_Saved entries:_

_ _ _

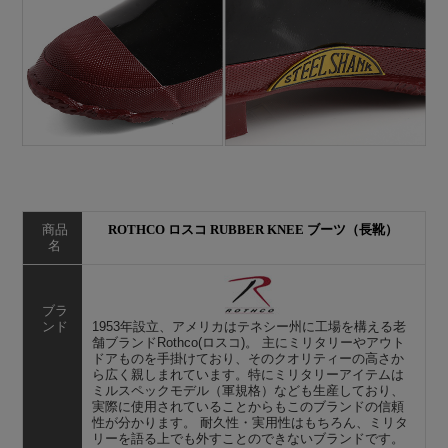
商品
ROTHCO ロスコ RUBBER KNEE ブーツ（長靴）
名
ブラ
ンド
1953年設立、アメリカはテネシー州に工場を構える老
舗ブランドRothco(ロスコ)。 主にミリタリーやアウト
ドアものを手掛けており、そのクオリティーの高さか
ら広く親しまれています。特にミリタリーアイテムは
ミルスペックモデル（軍規格）なども生産しており、
実際に使用されていることからもこのブランドの信頼
性が分かります。 耐久性・実用性はもちろん、ミリタ
リーを語る上でも外すことのできないブランドです。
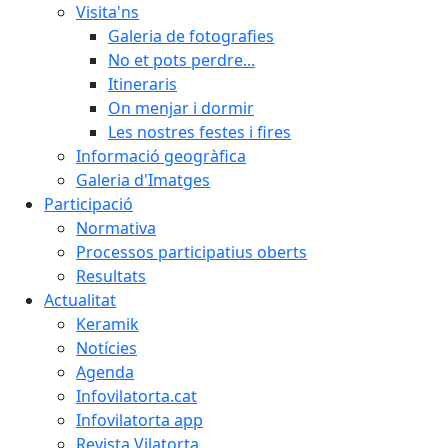
Visita'ns
Galeria de fotografies
No et pots perdre...
Itineraris
On menjar i dormir
Les nostres festes i fires
Informació geogràfica
Galeria d'Imatges
Participació
Normativa
Processos participatius oberts
Resultats
Actualitat
Keramik
Notícies
Agenda
Infovilatorta.cat
Infovilatorta app
Revista Vilatorta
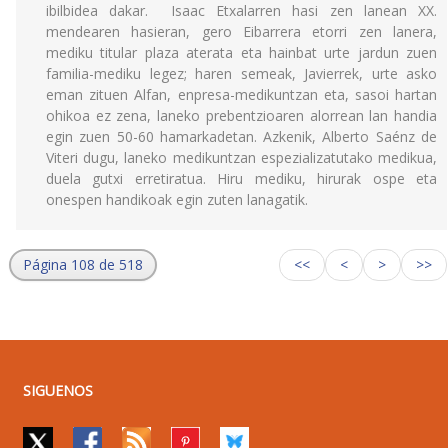
ibilbidea dakar. Isaac Etxalarren hasi zen lanean XX.
mendearen hasieran, gero Eibarrera etorri zen lanera,
mediku titular plaza aterata eta hainbat urte jardun zuen
familia-mediku legez; haren semeak, Javierrek, urte asko
eman zituen Alfan, enpresa-medikuntzan eta, sasoi hartan
ohikoa ez zena, laneko prebentzioaren alorrean lan handia
egin zuen 50-60 hamarkadetan. Azkenik, Alberto Saénz de
Viteri dugu, laneko medikuntzan espezializatutako medikua,
duela gutxi erretiratua. Hiru mediku, hirurak ospe eta
onespen handikoak egin zuten lanagatik.
Página 108 de 518
<<
<
>
>>
SIGUENOS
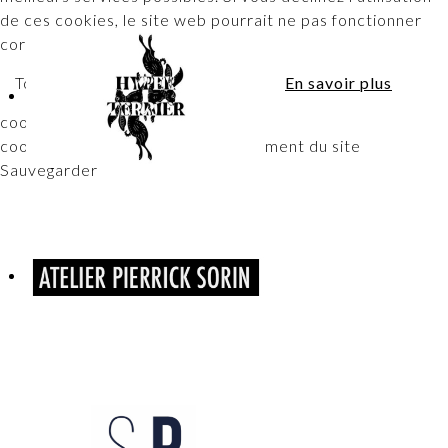
de ces cookies, le site web pourrait ne pas fonctionner
correctement.
Tout accepter
Tout décliner
En savoir plus
cookies essentiels
cookies nécéssaires au fonctionnement du site
Sauvegarder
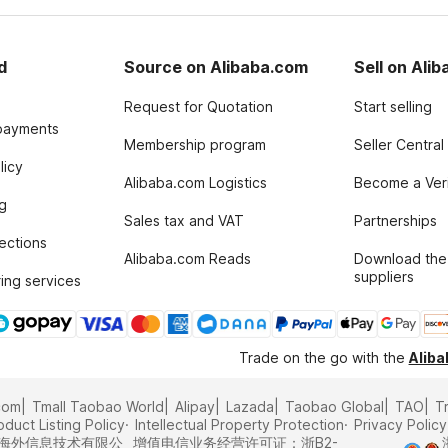
d
Source on Alibaba.com
Sell on Ali
Request for Quotation
Start selling
payments
Membership program
Seller Central
licy
Alibaba.com Logistics
Become a Veri
g
Sales tax and VAT
Partnerships
tections
Alibaba.com Reads
Download the
suppliers
ing services
Trade on the go with the
Alib
com
Tmall Taobao World
Alipay
Lazada
Taobao Global
TAO
T
oduct Listing Policy
Intellectual Property Protection
Privacy Policy
里巴巴海外信息技术有限公
增值电信业务经营许可证：浙B2-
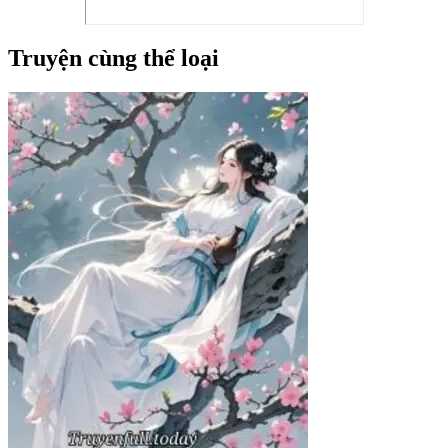
Truyện cùng thể loại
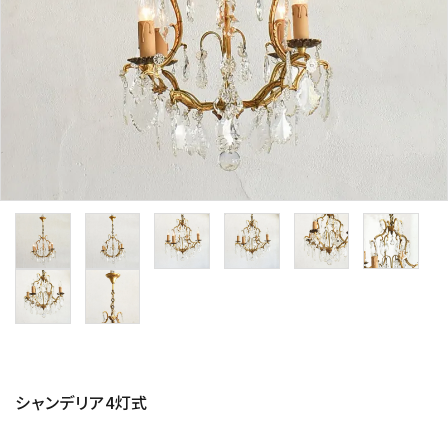
その他サービス
ご利用ガイド
プライバシーポリシー
特定商取引法について
お問い合わせ
シャンデリア4灯式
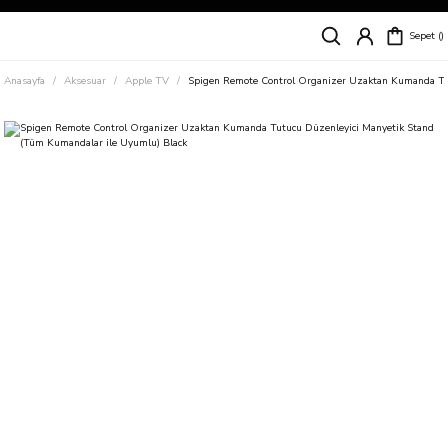
Siparişleriniz
5 İş Günü İçerisinde Kargoda!
Sepet
Kapıda Ödeme Kolaylığı, Kredi Kartı ile Taksitli Hızlı ve Güvenli Alışveriş!
Hemen Keşfet!
Anasayfa
Aksesuar
Apple TV
Spigen Remote Control Organizer Uzaktan Kumanda Tut
Süper İndirimli Fiyatlar
Hemen Tıkla Alışverişe Başla!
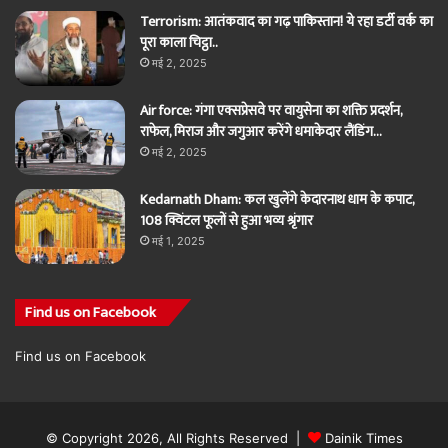
Terrorism: आतंकवाद का गढ़ पाकिस्तान! ये रहा डर्टी वर्क का
पूरा काला चिट्ठा..
मई 2, 2025
Air force: गंगा एक्सप्रेसवे पर वायुसेना का शक्ति प्रदर्शन,
राफेल, मिराज और जगुआर करेंगे धमाकेदार लैंडिंग…
मई 2, 2025
Kedarnath Dham: कल खुलेंगे केदारनाथ धाम के कपाट,
108 क्विंटल फूलों से हुआ भव्य श्रृंगार
मई 1, 2025
Find us on Facebook
Find us on Facebook
© Copyright 2026, All Rights Reserved |
Dainik Times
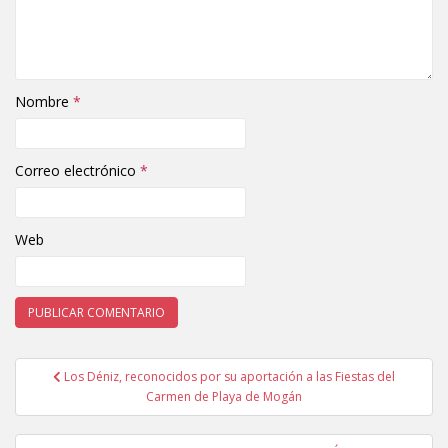
Nombre
*
Correo electrónico
*
Web
Los Déniz, reconocidos por su aportación a las Fiestas del
Navegación de entradas
Carmen de Playa de Mogán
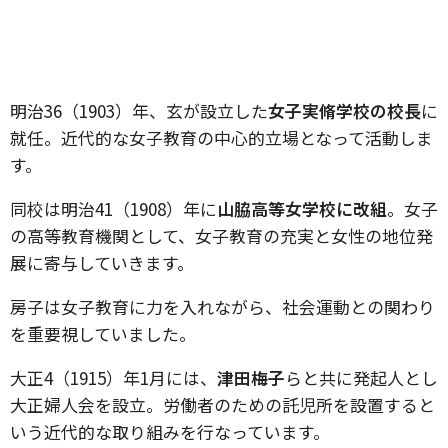
明治36（1903）年、玄が設立した
女子実脩学校の校長
に
就任。近代的な女子教育の中心的立場となって活動しま
す。
同校は明治41（1908）年に
山脇高等女学校に改組
。女子
の高等教育機関として、女子教育の充実と女性の地位発
展に寄与していきます。
房子は女子教育に力を入れながら、社会運動との関わり
を重要視していました。
大正4（1915）年1月には、
津田梅子
らと共に発起人とし
大正婦人会を設立。労働者のための託児所を設置すると
いう近代的な取り組みを行なっています。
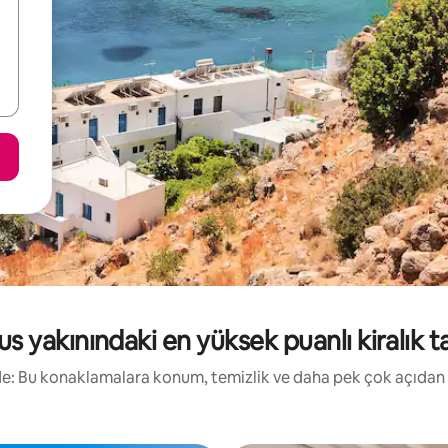
s yakınındaki en yüksek puanlı kiralık tat
irde: Bu konaklamalara konum, temizlik ve daha pek çok açıdan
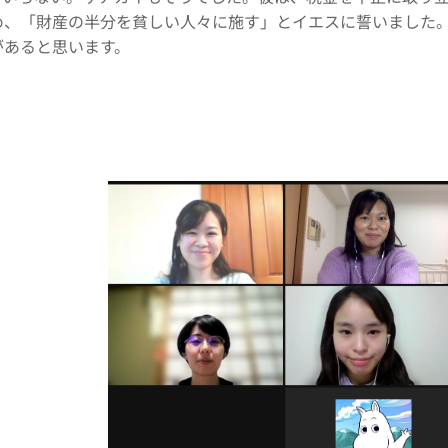
め、「財産の半分を貧しい人々に施す」とイエスに誓いました
があると思います。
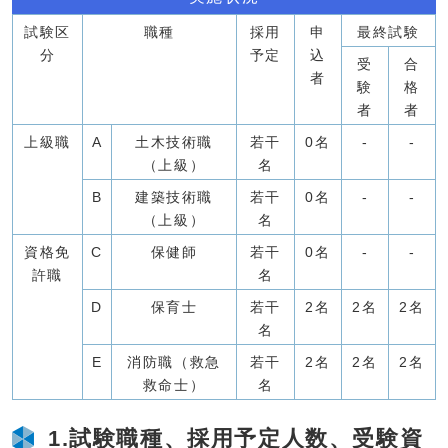
試験区
職種
採用
申
最終試験
分
予定
込
受
合
者
験
格
者
者
上級職
A
土木技術職
若干
0名
-
-
（上級）
名
B
建築技術職
若干
0名
-
-
（上級）
名
資格免
C
保健師
若干
0名
-
-
許職
名
D
保育士
若干
2名
2名
2名
名
E
消防職（救急
若干
2名
2名
2名
救命士）
名
1.試験職種、採用予定人数、受験資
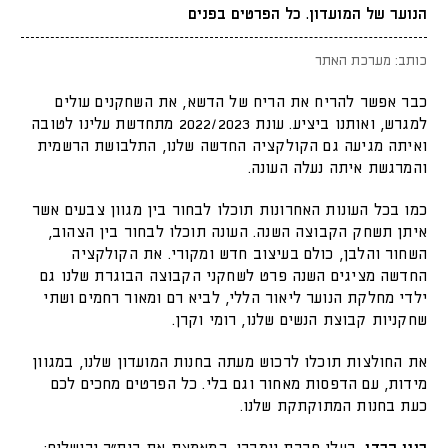
הנוער של המועדון. כל הפרטים בפנים
כותב: מערכת האתר
כבר אפשר להריח את הריח של הדשא, את השחקנים עולים
למגרש, ואותנו ביציע. עונת 2022/2023 מתחדשת עלינו לטובה
ואיתה מגיעה גם הקולקציה החדשה שלנו, התלבושת הרשמית
והמרגשת איתה נעלה העונה.
כמו בכל העונות האחרונות תוכלו לבחור בין מגוון צבעים אשר
איתן תשחק הקבוצה השנה. העונה תוכלו לבחור בין הצהוב,
השחור והלבן, כולם בעיצוב חדש ומקורי. את הקולקציה
החדשה מציגים השנה פרט לשחקני הקבוצה הבוגרת שלנו גם
ילדי מחלקת הנוער ליאור הללי, לביא רם ומאור רחמים ושתי
שחקניות קבוצת הנשים שלנו, רומי וקרן.
את החולצות תוכלו לרכוש מעתה בחנות המועדון שלנו, במגוון
מידות, עם הדפסות מאחור וגם בלי. כל הפרטים מחכים לכם
כעת בחנות המתוקתקת שלנו.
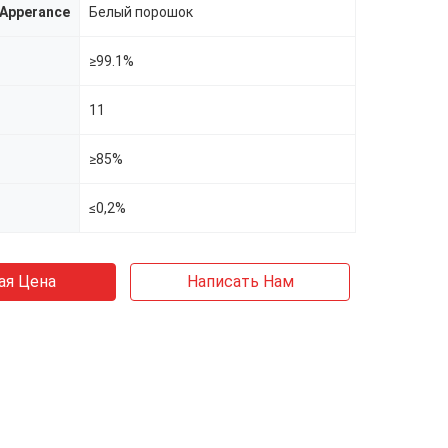
Apperance
Белый порошок
≥99.1%
11
≥85%
≤0,2%
ая Цена
Написать Нам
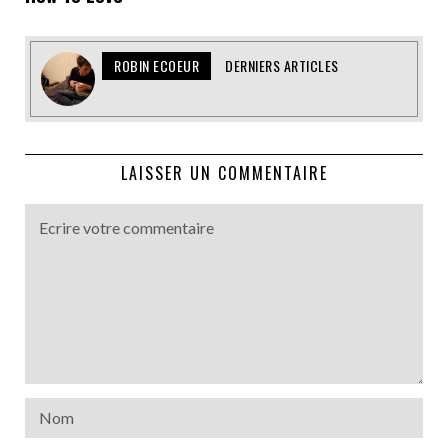
ROBIN ECOEUR
DERNIERS ARTICLES
LAISSER UN COMMENTAIRE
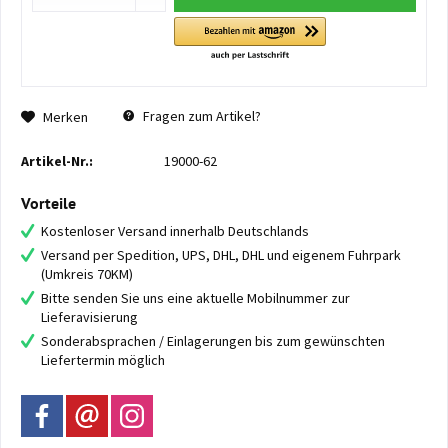
Fragen zum Artikel?
Merken
Artikel-Nr.:
19000-62
Vorteile
Kostenloser Versand innerhalb Deutschlands
Versand per Spedition, UPS, DHL, DHL und eigenem Fuhrpark
(Umkreis 70KM)
Bitte senden Sie uns eine aktuelle Mobilnummer zur
Lieferavisierung
Sonderabsprachen / Einlagerungen bis zum gewünschten
Liefertermin möglich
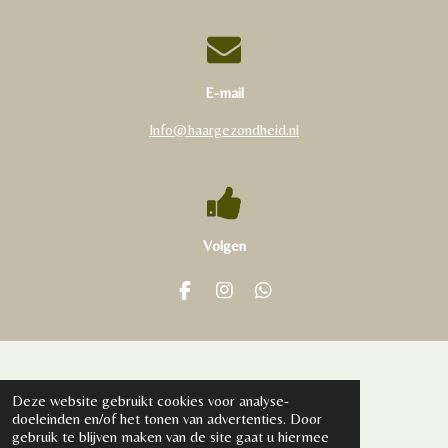
E-mail
Info@haargezondheid.nl
Volgen
F
I
W
a
n
h
c
s
a
e
t
t
b
a
s
o
g
A
© 2021 - 2026 www.haargezondheid.nl
Deze website gebruikt cookies voor analyse-
o
r
p
doeleinden en/of het tonen van advertenties. Door
k
a
p
gebruik te blijven maken van de site gaat u hiermee
m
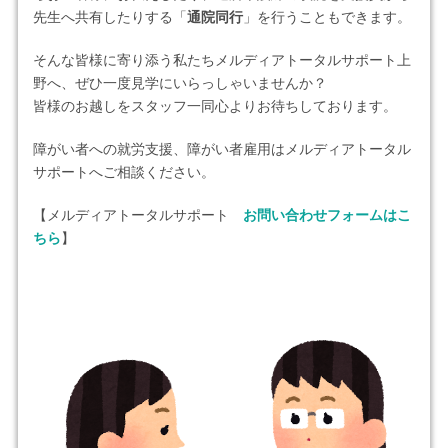
先生へ共有したりする「
通院同行
」を行うこともできます。
そんな皆様に寄り添う私たちメルディアトータルサポート上
野へ、ぜひ一度見学にいらっしゃいませんか？
皆様のお越しをスタッフ一同心よりお待ちしております。
障がい者への就労支援、障がい者雇用はメルディアトータル
サポートへご相談ください。
【メルディアトータルサポート
お問い合わせフォームはこ
ちら
】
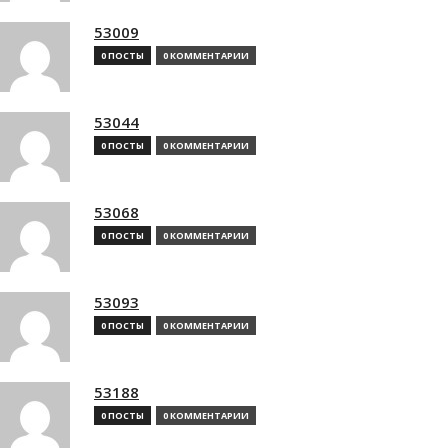
53009
0 ПОСТЫ
0 КОММЕНТАРИИ
53044
0 ПОСТЫ
0 КОММЕНТАРИИ
53068
0 ПОСТЫ
0 КОММЕНТАРИИ
53093
0 ПОСТЫ
0 КОММЕНТАРИИ
53188
0 ПОСТЫ
0 КОММЕНТАРИИ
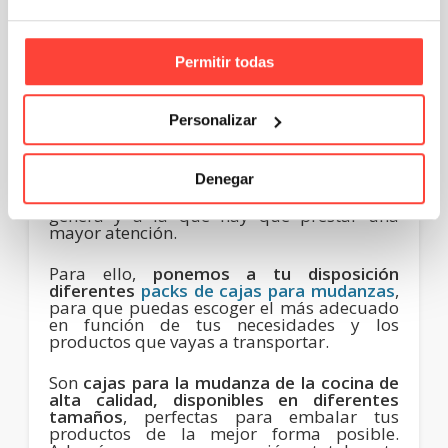
cocina con las cajas de
Permitir todas
cartón de Cajeando
Personalizar
En
Cajeando queremos ayudarte y
ponértelo fácil para hacer la mudanza de
tu cocina
, ya que sabemos que es la zona
Denegar
de la casa que más quebraderos de cabeza
genera y a la que hay que prestar una
mayor atención.
Para ello,
ponemos a tu disposición
diferentes
packs de cajas para mudanzas
,
para que puedas escoger el más adecuado
en función de tus necesidades y los
productos que vayas a transportar.
Son
cajas para la mudanza de la cocina de
alta calidad, disponibles en diferentes
tamaños
, perfectas para embalar tus
productos de la mejor forma posible.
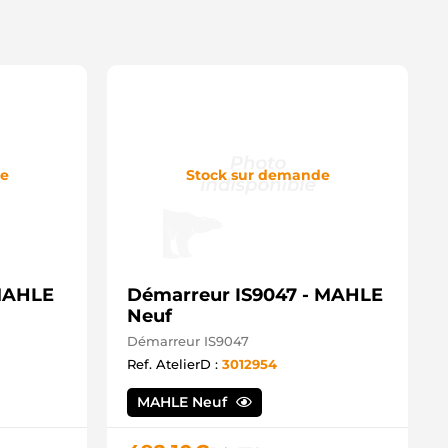
de
Stock sur demande
 MAHLE
Démarreur IS9047 - MAHLE
Neuf
Démarreur IS9047
Ref. AtelierD :
3012954
MAHLE Neuf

_ _ _

_Problem to work on:_ Pick out every line of the records that contains the word "תוכלו" and copy each one. Case counts.

_Answer:_
כמו בכל העונות האחרונות תוכלו לבחור בין מגוון צבעים אשר
איתן תשחק הקבוצה השנה. העונה תוכלו לבחור בין הצהוב,
את החולצות תוכלו לרכוש מעתה בחנות המועדון שלנו, במגוון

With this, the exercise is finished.